Task goal:
Exactly as written and without the pictures, output the entries below.

#### Data excerpts ####

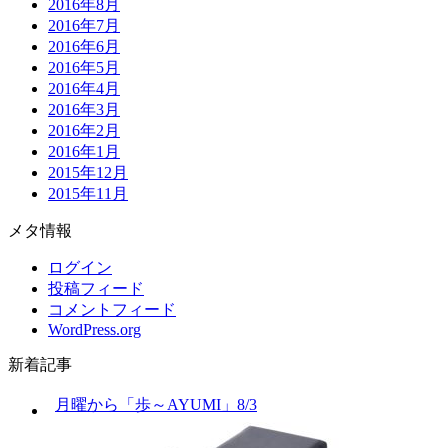
2016年8月
2016年7月
2016年6月
2016年5月
2016年4月
2016年3月
2016年2月
2016年1月
2015年12月
2015年11月
メタ情報
ログイン
投稿フィード
コメントフィード
WordPress.org
新着記事
月曜から「歩～AYUMI」8/3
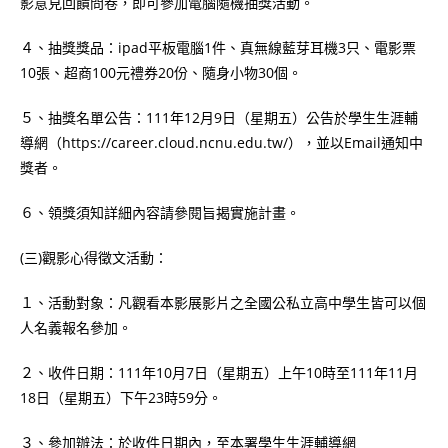
影意見回饋問卷，即可參加電腦隨機抽獎活動。
４、抽獎獎品：ipad平板電腦1件、真無線藍芽耳機3只、電影票
10張、超商100元禮券20份、隨身小物30個。
５、抽獎名單公告：111年12月9日（星期五）公告於學生生涯輔
導網（https://career.cloud.ncnu.edu.tw/），並以Email通知中
獎者。
６、領獎須知詳細內容請參閱旨揭實施計畫。
(三)觀影心得徵文活動：
１、活動對象：凡觀看本影展影片之全國公私立高中學生皆可以個
人名義報名參加。
２、收件日期：111年10月7日（星期五）上午10時至111年11月
18日（星期五）下午23時59分。
３、參加辦法：於收件日期內，至本署學生生涯輔導網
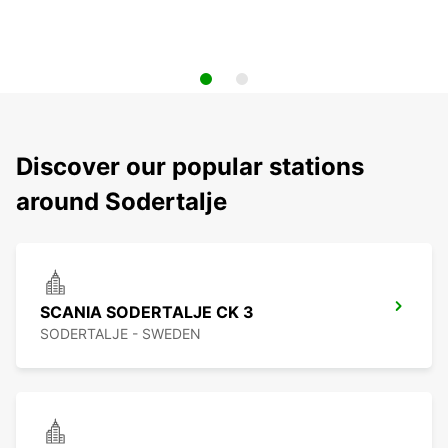
Discover our popular stations
around Sodertalje
SCANIA SODERTALJE CK 3
SODERTALJE - SWEDEN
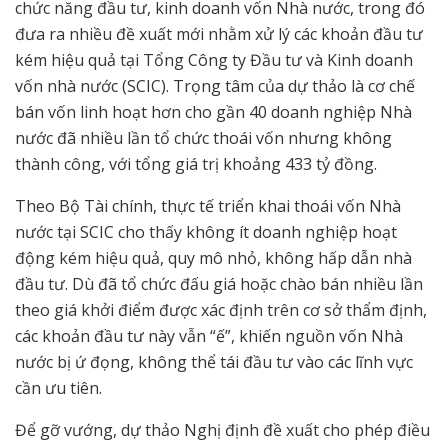
chức năng đầu tư, kinh doanh vốn Nhà nước, trong đó
đưa ra nhiều đề xuất mới nhằm xử lý các khoản đầu tư
kém hiệu quả tại Tổng Công ty Đầu tư và Kinh doanh
vốn nhà nước (SCIC). Trọng tâm của dự thảo là cơ chế
bán vốn linh hoạt hơn cho gần 40 doanh nghiệp Nhà
nước đã nhiều lần tổ chức thoái vốn nhưng không
thành công, với tổng giá trị khoảng 433 tỷ đồng.
Theo Bộ Tài chính, thực tế triển khai thoái vốn Nhà
nước tại SCIC cho thấy không ít doanh nghiệp hoạt
động kém hiệu quả, quy mô nhỏ, không hấp dẫn nhà
đầu tư. Dù đã tổ chức đấu giá hoặc chào bán nhiều lần
theo giá khởi điểm được xác định trên cơ sở thẩm định,
các khoản đầu tư này vẫn “ế”, khiến nguồn vốn Nhà
nước bị ứ đọng, không thể tái đầu tư vào các lĩnh vực
cần ưu tiên.
Để gỡ vướng, dự thảo Nghị định đề xuất cho phép điều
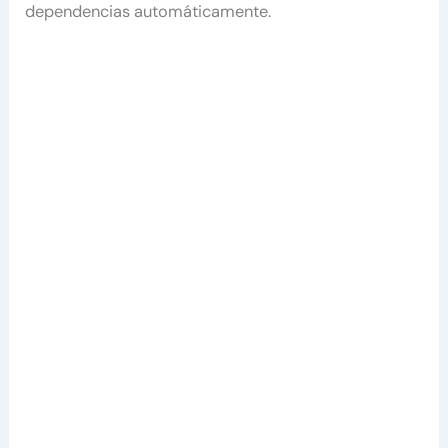
dependencias automáticamente.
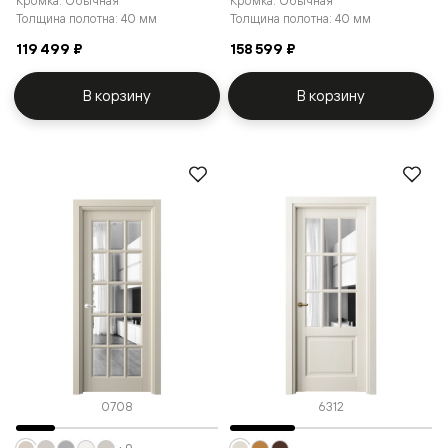
Кромка: Обычная
Кромка: Обычная
Толщина полотна: 40 мм
Толщина полотна: 40 мм
119 499 ₽
158 599 ₽
В корзину
В корзину
0708
6312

####

Response below:
2016年8月
2016年7月
2016年6月
2016年5月
2016年4月
2016年3月
2016年2月
2016年1月
2015年12月
2015年11月
メタ情報
ログイン
投稿フィード
コメントフィード
WordPress.org
新着記事
月曜から「歩～AYUMI」8/3
影意見回饋問卷，即可參加電腦隨機抽獎活動。
４、抽獎獎品：ipad平板電腦1件、真無線藍芽耳機3只、電影票
10張、超商100元禮券20份、隨身小物30個。
５、抽獎名單公告：111年12月9日（星期五）公告於學生生涯輔
導網（https://career.cloud.ncnu.edu.tw/），並以Email通知中
獎者。
６、領獎須知詳細內容請參閱旨揭實施計畫。
(三)觀影心得徵文活動：
１、活動對象：凡觀看本影展影片之全國公私立高中學生皆可以個
人名義報名參加。
２、收件日期：111年10月7日（星期五）上午10時至111年11月
18日（星期五）下午23時59分。
３、參加辦法：於收件日期內，至本署學生生涯輔導網
Discover our popular stations
around Sodertalje
SCANIA SODERTALJE CK 3
SODERTALJE - SWEDEN
chức năng đầu tư, kinh doanh vốn Nhà nước, trong đó
đưa ra nhiều đề xuất mới nhằm xử lý các khoản đầu tư
kém hiệu quả tại Tổng Công ty Đầu tư và Kinh doanh
vốn nhà nước (SCIC). Trọng tâm của dự thảo là cơ chế
bán vốn linh hoạt hơn cho gần 40 doanh nghiệp Nhà
nước đã nhiều lần tổ chức thoái vốn nhưng không
thành công, với tổng giá trị khoảng 433 tỷ đồng.
Theo Bộ Tài chính, thực tế triển khai thoái vốn Nhà
nước tại SCIC cho thấy không ít doanh nghiệp hoạt
động kém hiệu quả, quy mô nhỏ, không hấp dẫn nhà
đầu tư. Dù đã tổ chức đấu giá hoặc chào bán nhiều lần
theo giá khởi điểm được xác định trên cơ sở thẩm định,
các khoản đầu tư này vẫn “ế”, khiến nguồn vốn Nhà
nước bị ứ đọng, không thể tái đầu tư vào các lĩnh vực
cần ưu tiên.
Để gỡ vướng, dự thảo Nghị định đề xuất cho phép điều
dependencias automáticamente.
Кромка: Обычная
Кромка: Обычная
Толщина полотна: 40 мм
Толщина полотна: 40 мм
119 499 ₽
158 599 ₽
В корзину
В корзину
0708
6312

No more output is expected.